EXERCISE:
Filter the entries and keep only the lines where the string "edited" appears.

Records from a collection:
------------------------------------
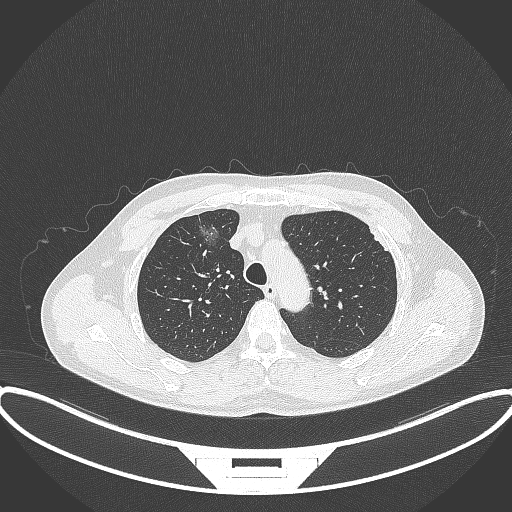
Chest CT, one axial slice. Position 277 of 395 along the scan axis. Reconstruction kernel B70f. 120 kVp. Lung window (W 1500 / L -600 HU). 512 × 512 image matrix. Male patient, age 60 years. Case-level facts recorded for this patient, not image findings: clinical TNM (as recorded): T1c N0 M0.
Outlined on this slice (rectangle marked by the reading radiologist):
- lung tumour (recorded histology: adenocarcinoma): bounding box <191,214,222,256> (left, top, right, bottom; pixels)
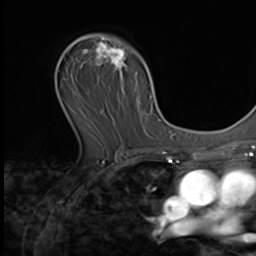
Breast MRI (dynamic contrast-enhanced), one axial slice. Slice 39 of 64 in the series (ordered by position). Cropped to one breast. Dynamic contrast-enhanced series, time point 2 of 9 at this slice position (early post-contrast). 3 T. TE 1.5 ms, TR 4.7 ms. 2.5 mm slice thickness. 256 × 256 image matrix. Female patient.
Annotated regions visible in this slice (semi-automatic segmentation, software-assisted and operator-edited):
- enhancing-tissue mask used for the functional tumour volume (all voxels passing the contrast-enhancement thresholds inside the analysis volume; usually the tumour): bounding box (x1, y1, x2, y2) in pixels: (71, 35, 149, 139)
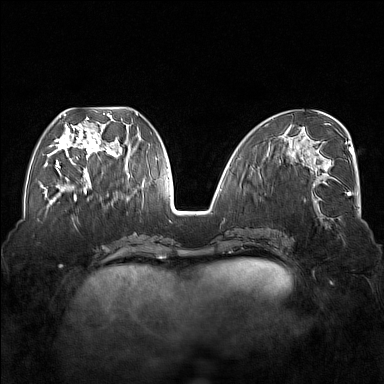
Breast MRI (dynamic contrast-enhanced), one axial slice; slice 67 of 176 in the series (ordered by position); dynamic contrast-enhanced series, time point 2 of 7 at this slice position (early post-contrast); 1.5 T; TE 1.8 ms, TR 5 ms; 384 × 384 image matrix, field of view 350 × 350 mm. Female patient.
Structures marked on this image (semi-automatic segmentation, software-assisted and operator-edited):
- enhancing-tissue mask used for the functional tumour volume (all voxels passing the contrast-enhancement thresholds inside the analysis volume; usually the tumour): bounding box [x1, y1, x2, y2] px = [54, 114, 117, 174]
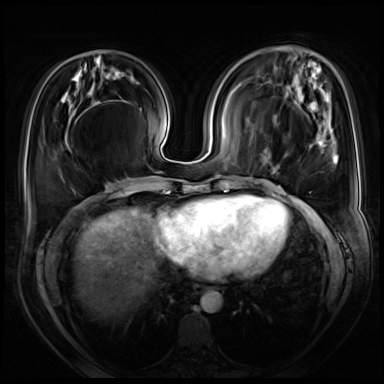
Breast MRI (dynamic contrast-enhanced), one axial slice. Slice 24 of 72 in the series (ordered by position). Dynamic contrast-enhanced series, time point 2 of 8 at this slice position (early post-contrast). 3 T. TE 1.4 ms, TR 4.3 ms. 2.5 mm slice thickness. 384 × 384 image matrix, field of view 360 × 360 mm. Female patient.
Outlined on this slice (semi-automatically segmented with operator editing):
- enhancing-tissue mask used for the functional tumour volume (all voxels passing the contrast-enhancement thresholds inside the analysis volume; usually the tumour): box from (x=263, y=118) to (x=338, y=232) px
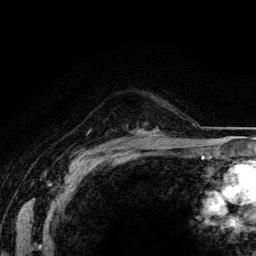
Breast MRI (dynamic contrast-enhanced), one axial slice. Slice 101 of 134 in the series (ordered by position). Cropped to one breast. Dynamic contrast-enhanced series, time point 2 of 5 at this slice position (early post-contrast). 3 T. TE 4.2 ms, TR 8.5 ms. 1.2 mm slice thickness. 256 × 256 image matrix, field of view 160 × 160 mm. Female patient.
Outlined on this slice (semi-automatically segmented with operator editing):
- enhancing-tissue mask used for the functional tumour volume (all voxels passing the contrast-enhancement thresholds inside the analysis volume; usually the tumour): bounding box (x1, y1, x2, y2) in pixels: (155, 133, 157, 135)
------------------------------------
REPLY TO THE EXERCISE:
Annotated regions visible in this slice (semi-automatic segmentation, software-assisted and operator-edited):
Structures marked on this image (semi-automatic segmentation, software-assisted and operator-edited):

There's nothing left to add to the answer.